Near and dear to my heart. Meant to put in photos, but oh well. Image Unavailable, Please Login View attachment 3070231
An unusual photo. The angle and lighting are dramatic but the TFX-LBJ will never be dear to my heart or excite me after working on the winning proposal team until Johnson and Mac Namarra entered the picture. Hats off to Taz, though.
Bob- She was still the best long range interdiction fighter in the world when we retired her in 1996. Admittedly, the Boeing version likely would have been better.
The F-111 was a good airplane once the bugs were worked out, at least on land. But the carrier trials of the F-111B were almost laughable. What a clumsy looking airplane! They did the right thing cancelling it and transferring the Phoenix to the F-14, which was a much better all-around fighter.
The Navy told Mac Namarra that the airplane was way too heavy to operate from carriers and that it was unfit. It was way over the max landing weight for the carrier decks but ol' Mac insisted on" One Size Fits All."
The TFX proposal will always stick in my craw. When it was awarded to Gen Dynamics not only was all of our design data sent to GD per competition rules but soon after, GD admitted that they needed more technical help and 100's of laid- off Boeing engineers went to Dallas to bail them out. A lot of the configuration of the competition GD airplane showed features that we had thrown out 6 months before as unworkable. So, in the end, after correction, much of the final F-111 was influenced by Boeing. BUT LBJ got it built in Dallas and that was the most important thing , after all, wasn't it.
The F-111F performed great in Desert Storm. We took home all the aircraft that started Desert Storm. MC rate was around 92%, never seen in peacetime.
I can't knock the airplane, just the route to get it there. Several other proposal programs on which I worked went the same way. I don't take kindly to seeing months of hard work and overtime to produced the winning proposal only to see it go to a political favorite. I know, Grow up, that's the real world. I'm glad that the F-111 served you well, Taz, it turned out to be a good airplane.
Just to clarify, the F-111 was not built in Dallas. The plant is on the west side of Fort Worth across the runway from what was then Carswell AFB.

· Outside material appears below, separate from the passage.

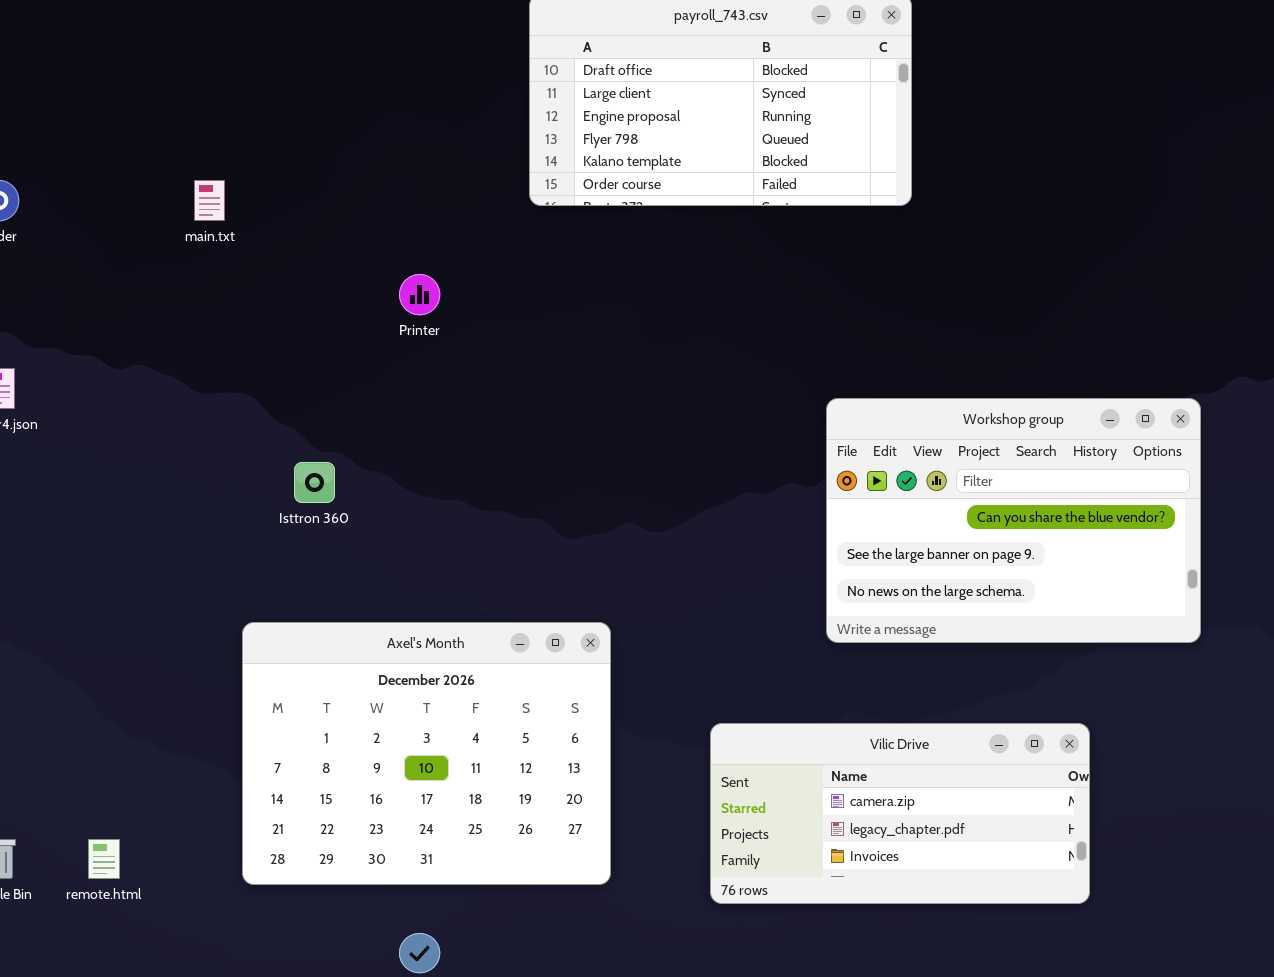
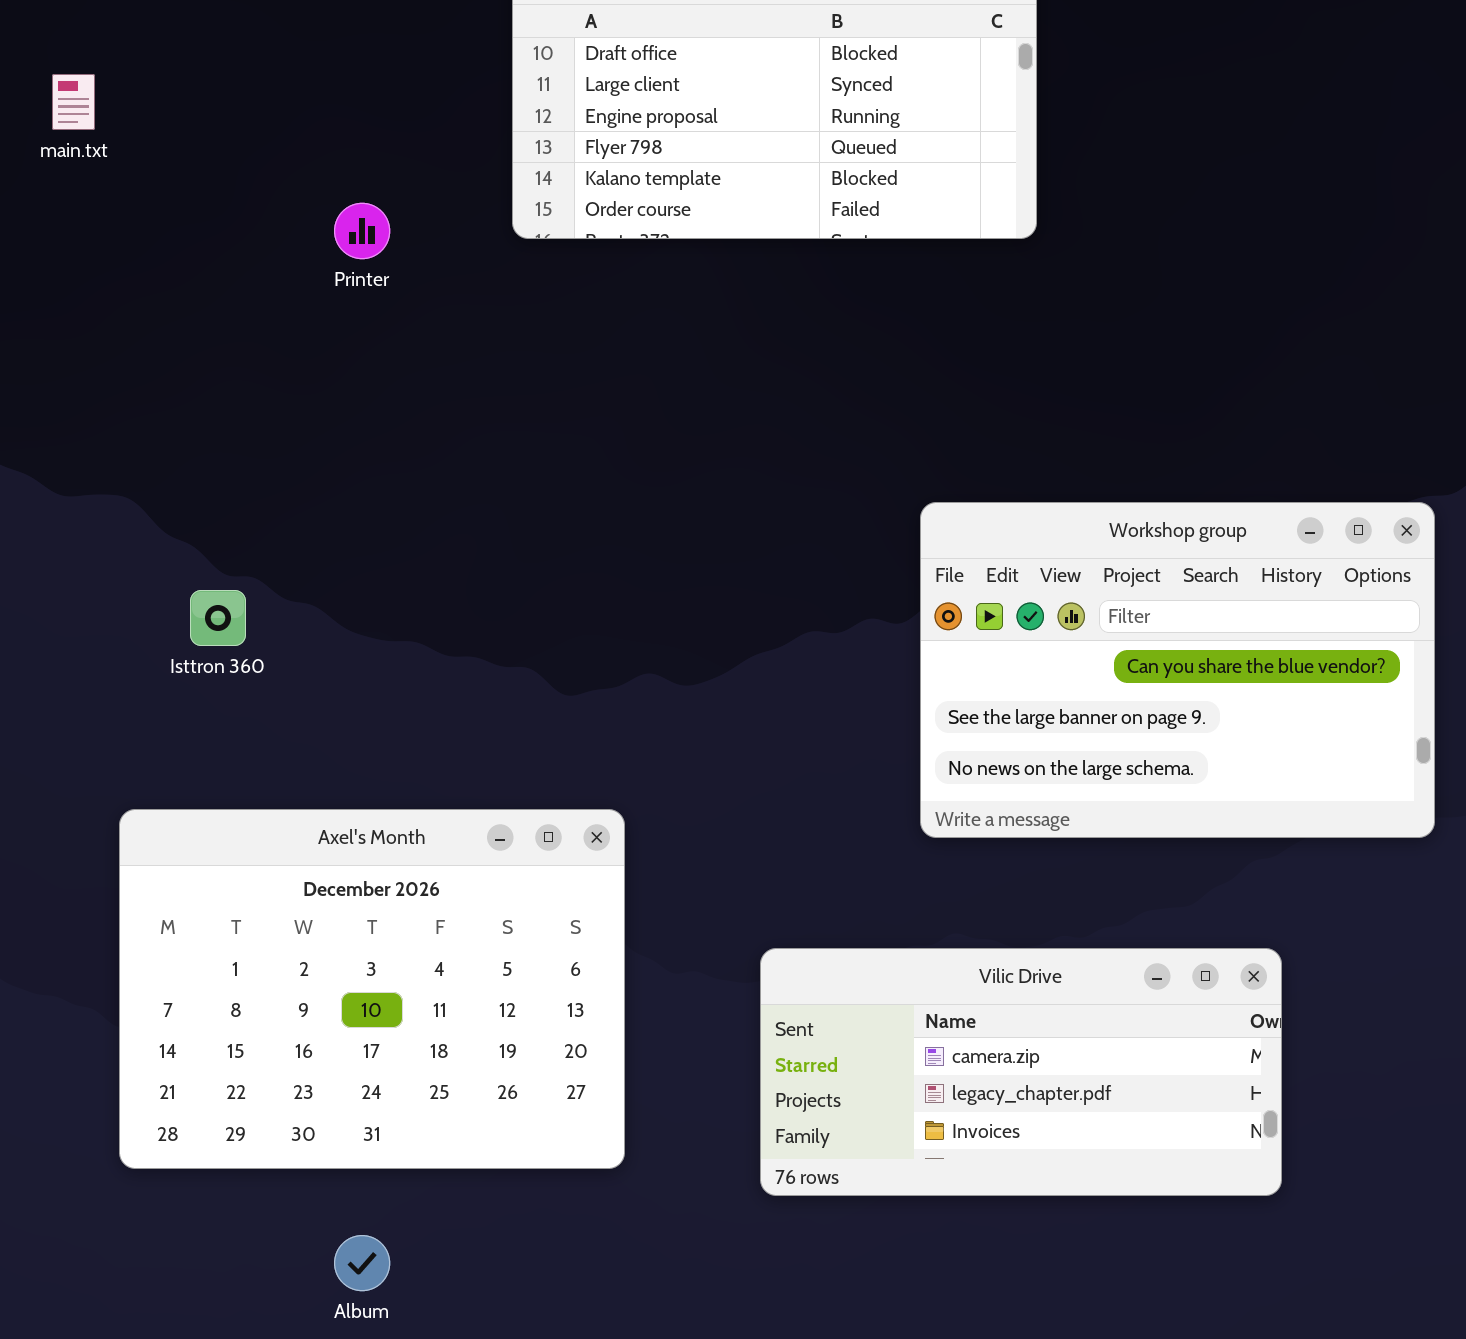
main.txt: [194,180,225,221] -> [52,74,95,130], moved
Printer: [399,274,440,315] -> [334,203,390,259], moved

Yup, visited it many times writing tech manuals. Got to see the GD F-16A demo pilot fly while there one time. Our comments were "you cannot do that with an airplane". Times change. They were building up the F-16 production line last time I was there. Still going strong, even if they are L-M now. We won a SAC/TAC bomb competition (Giant Voice) with the F-111D and L-M was quick to call it an L-M F-111D.